ICCV 2021 Workshop on

Long-Term Visual Localization under Changing Conditions

Overview

When: October 17th, afternoon (EDT/Montreal Time)
Where: Virtual, join via the ICCV website or via YouTube
Time: 2pm-5.30pm (EDT/Montreal Time)
Schedule: (EDT/Montreal Time)
- 14:00-14:15 | Introduction by organizers & overview over challenges
- 14:15-14:45 | Invited Talk - Margarita Chli
- 14:45-15:15 | Invited Talk - Johanna Wald
- 15:15-15:30 | Coffee Break
- 15:30-16:00 | Talks by winner and runner-up of Challenges 1&2 [30 min]
  - Winner: MegLoc - Shuxue Peng, Zihang He, Haotian Zhang, Ran Yan, Chuting Wang, Qingtian Zhu, Yikang Ding, Liangtao Zheng, Xiao Liu
  - Runner-up: OSpace - Shuang Gao, Xudong Zhang, Yuchen Yang, Yishan Ping, Jixiang Wan, Kun Jiang, Xiaohu Nan, Yulin Sun, Jijunnan Li, Yandong Guo, "Visual Localization with RLOCS and Point-Line Optimization"
- 16:00-16:20 | Talks by winner and runner-up of Challenge 3 [20 min]
- 16:20-16:50 | Invited Talk - Hongdong Li
- 16:50-17:20 | Invited Talk - Michael Milford

Deadlines

Challenge submission opens: July 30th
Challenge submission deadline: October 7th
Notification: October 11th

Abstract

Visual localization is the problem of estimating the position and orientation from which an image was taken.
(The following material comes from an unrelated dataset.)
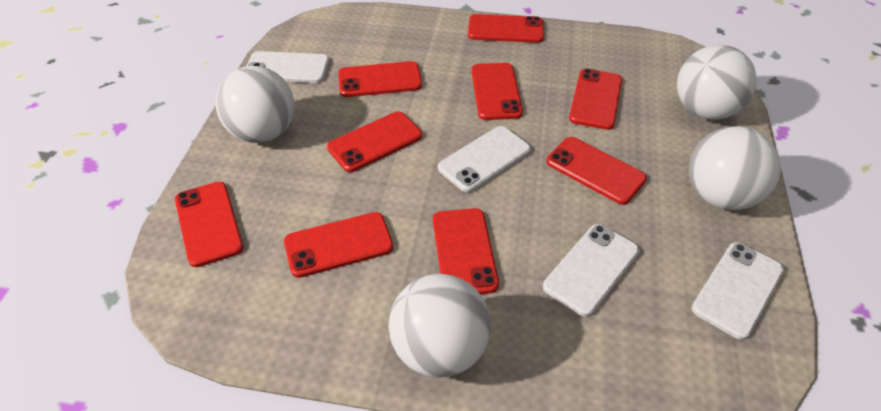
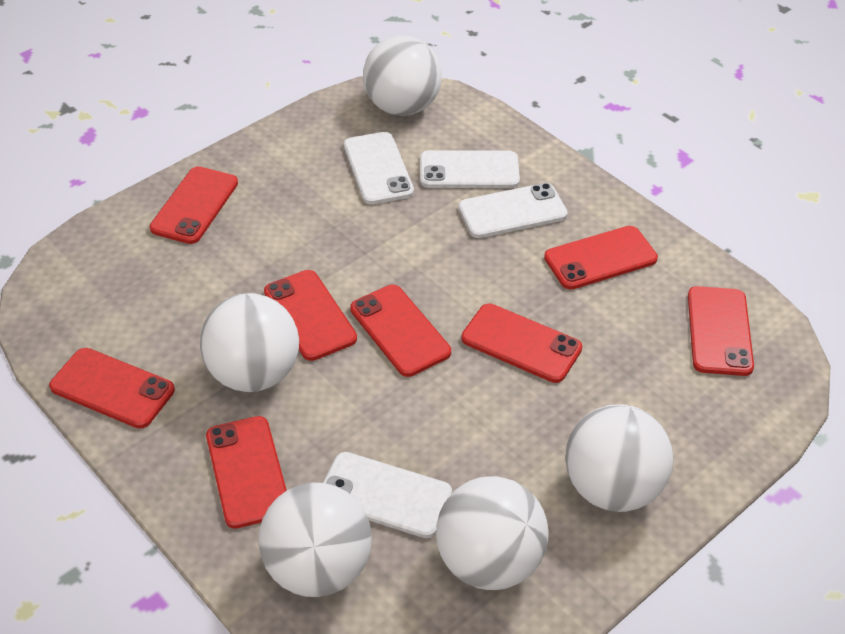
red phone: [175,182,244,267] [284,212,393,278] [327,111,422,172] [338,61,422,97] [433,208,499,294] [468,14,544,43] [471,63,523,120] [546,137,647,205] [569,69,622,130] = 9 -> [49,348,175,429] [150,166,238,244] [206,416,287,529] [264,270,357,361] [350,285,451,377] [462,304,582,383] [544,226,658,290] [688,286,754,376] = 8
white ball: [215,66,294,143] [388,274,491,377] [677,45,757,120] [689,126,781,210] = 4 -> [200,293,299,392] [259,483,372,597] [363,35,442,116] [436,476,549,590] [565,404,674,512] = 5

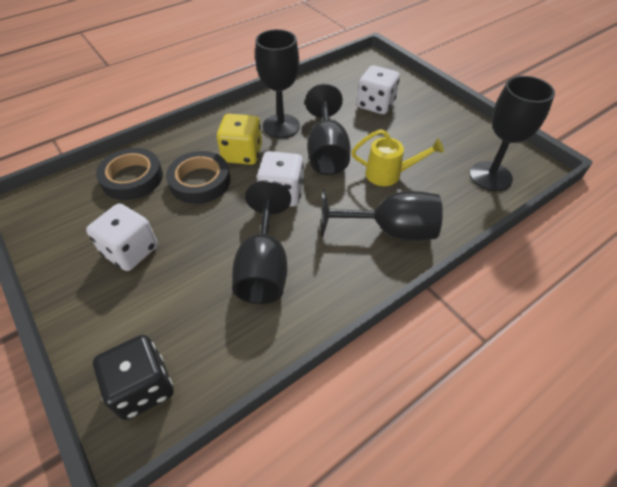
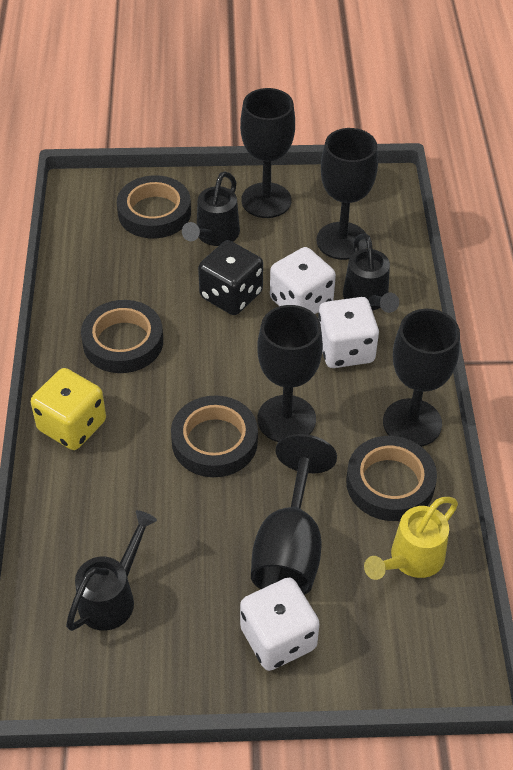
black tape: [96,148,163,200] [166,151,230,204] = 2 -> [81,300,163,373] [117,175,191,238] [171,395,258,477] [346,436,437,521] = 4
black watering can: none = 0 -> [66,510,157,631] [182,171,240,246] [343,233,399,313] = 3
It is a vital component in many Computer Vision and Robotics scenarios, including autonomous vehicles, Augmented / Mixed / Virtual Reality, Structure-from-Motion, and SLAM. Due to its central role, visual localization is currently receiving significant interest from both academia and industry. Of special practical importance are long-term localization algorithms that generalize to unseen scene conditions, including illumination changes and the effects of seasons on scene appearance and geometry. The purpose of this workshop is to benchmark the current state of visual localization under changing conditions and to encourage new work on this challenging problem. The workshop consists of both presentations by experts in the field (from academia and industry) and challenges designed to highlight the currently unsolved problems.

Detailed Description

Visual localization is the problem of (accurately) estimating the position and orientation, i.e., the camera pose, from which an image was taken with respect to some scene representation. Visual localization is a vital component in many interesting Computer Vision and Robotics scenarios, including autonomous vehicles such as self-driving cars and other robots, Augmented / Mixed / Virtual Reality, Structure-from-Motion, and SLAM.

There are multiple approaches to solve the visual localization problem: Structure-based methods establish matches between local features found in a query image and 3D points in a Structure-from-Motion (SfM) point cloud. These matches are then used to estimate the camera pose by applying a n-point-pose solver inside a RANSAC loop. Localization techniques based on scene coordinate regression replace the feature extraction and matching stage through machine learning by directly predicting the 3D point corresponding to a pixel patch. The resulting 2D-3D matches are then used for classical, RANSAC-based pose estimation. Camera pose regression techniques such as PoseNet replace the full localization pipeline with a CNN that learns to regress the 6DOF pose from a single image. While these approaches aim to estimate a highly accurate pose, image retrieval-based approaches aim to provide a coarser prior. Using compact image-level descriptors, they are typically much more scalable than method that represent the scene either explicitly via a SfM point cloud or implicitly via a CNN.

Common to all ways to approach the visual localization problem is that they generate a representation of the scene from a set of training images. Also common to all these approaches is that they (implicitly) assume that the set of training images covers all relevant viewing conditions, i.e., that the test images are taken under similar conditions as the training images. In practice however, the set of training images will only depict the scene under a subset of all possible viewpoints and illumination conditions. Moreover, many scenes are dynamic over time. For example, the geometry and appearance of outdoor scenes changes significantly over time.

While a substantial amount of work has focused on making visual localization algorithms more robust to viewpoint changes between training and test images, there is comparably little work on handling changes in scene appearance over time. Part of this is due to a lack of suitable benchmark datasets, which have only started to become available recently. Yet, changes over time, e.g., due to seasonal changes in outdoor scenes or changes in furniture in indoor scenes, pose very significant problems as they often lead to changes in both scene appearance (captured in the images) and scene geometry.